* [Requirement]: Show each line in the rows below that contains the word "маньяков".

* [Records for the task]:
■ ■ ■ ■

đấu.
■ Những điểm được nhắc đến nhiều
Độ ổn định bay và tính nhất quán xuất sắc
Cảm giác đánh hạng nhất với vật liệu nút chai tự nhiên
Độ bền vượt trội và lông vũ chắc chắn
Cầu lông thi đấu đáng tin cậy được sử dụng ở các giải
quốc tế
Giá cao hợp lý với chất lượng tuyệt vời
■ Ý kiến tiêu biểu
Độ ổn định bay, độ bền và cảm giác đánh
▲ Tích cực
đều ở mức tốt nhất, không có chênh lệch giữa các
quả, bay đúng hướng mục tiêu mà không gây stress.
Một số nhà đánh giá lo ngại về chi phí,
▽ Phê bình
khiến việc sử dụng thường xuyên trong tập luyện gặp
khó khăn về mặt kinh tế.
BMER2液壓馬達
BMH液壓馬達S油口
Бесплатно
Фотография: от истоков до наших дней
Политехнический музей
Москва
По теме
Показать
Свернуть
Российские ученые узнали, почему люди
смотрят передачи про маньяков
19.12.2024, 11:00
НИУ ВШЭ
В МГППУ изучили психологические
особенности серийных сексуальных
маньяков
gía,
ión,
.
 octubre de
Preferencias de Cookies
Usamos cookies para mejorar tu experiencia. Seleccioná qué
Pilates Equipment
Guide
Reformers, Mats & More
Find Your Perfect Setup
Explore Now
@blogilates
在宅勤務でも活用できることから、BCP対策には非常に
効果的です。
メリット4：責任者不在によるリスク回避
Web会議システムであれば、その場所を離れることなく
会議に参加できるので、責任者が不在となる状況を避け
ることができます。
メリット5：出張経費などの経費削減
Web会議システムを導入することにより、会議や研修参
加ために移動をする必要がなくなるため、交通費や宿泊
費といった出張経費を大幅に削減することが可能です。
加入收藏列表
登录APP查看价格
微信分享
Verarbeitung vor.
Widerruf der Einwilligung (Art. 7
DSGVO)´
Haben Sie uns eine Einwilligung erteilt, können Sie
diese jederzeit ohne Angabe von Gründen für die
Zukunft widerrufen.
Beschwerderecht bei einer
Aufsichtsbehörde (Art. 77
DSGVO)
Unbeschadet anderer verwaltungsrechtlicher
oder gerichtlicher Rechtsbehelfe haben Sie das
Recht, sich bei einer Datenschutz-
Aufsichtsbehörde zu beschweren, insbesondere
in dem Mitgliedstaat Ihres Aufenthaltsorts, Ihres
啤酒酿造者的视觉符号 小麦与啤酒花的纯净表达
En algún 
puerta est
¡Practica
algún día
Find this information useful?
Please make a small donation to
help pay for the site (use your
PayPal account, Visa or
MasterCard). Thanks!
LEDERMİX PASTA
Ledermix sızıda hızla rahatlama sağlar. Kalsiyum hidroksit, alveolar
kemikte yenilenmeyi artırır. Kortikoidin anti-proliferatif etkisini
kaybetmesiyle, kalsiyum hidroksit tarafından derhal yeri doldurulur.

■ ■ ■ ■

* [Response]:
смотрят передачи про маньяков
маньяков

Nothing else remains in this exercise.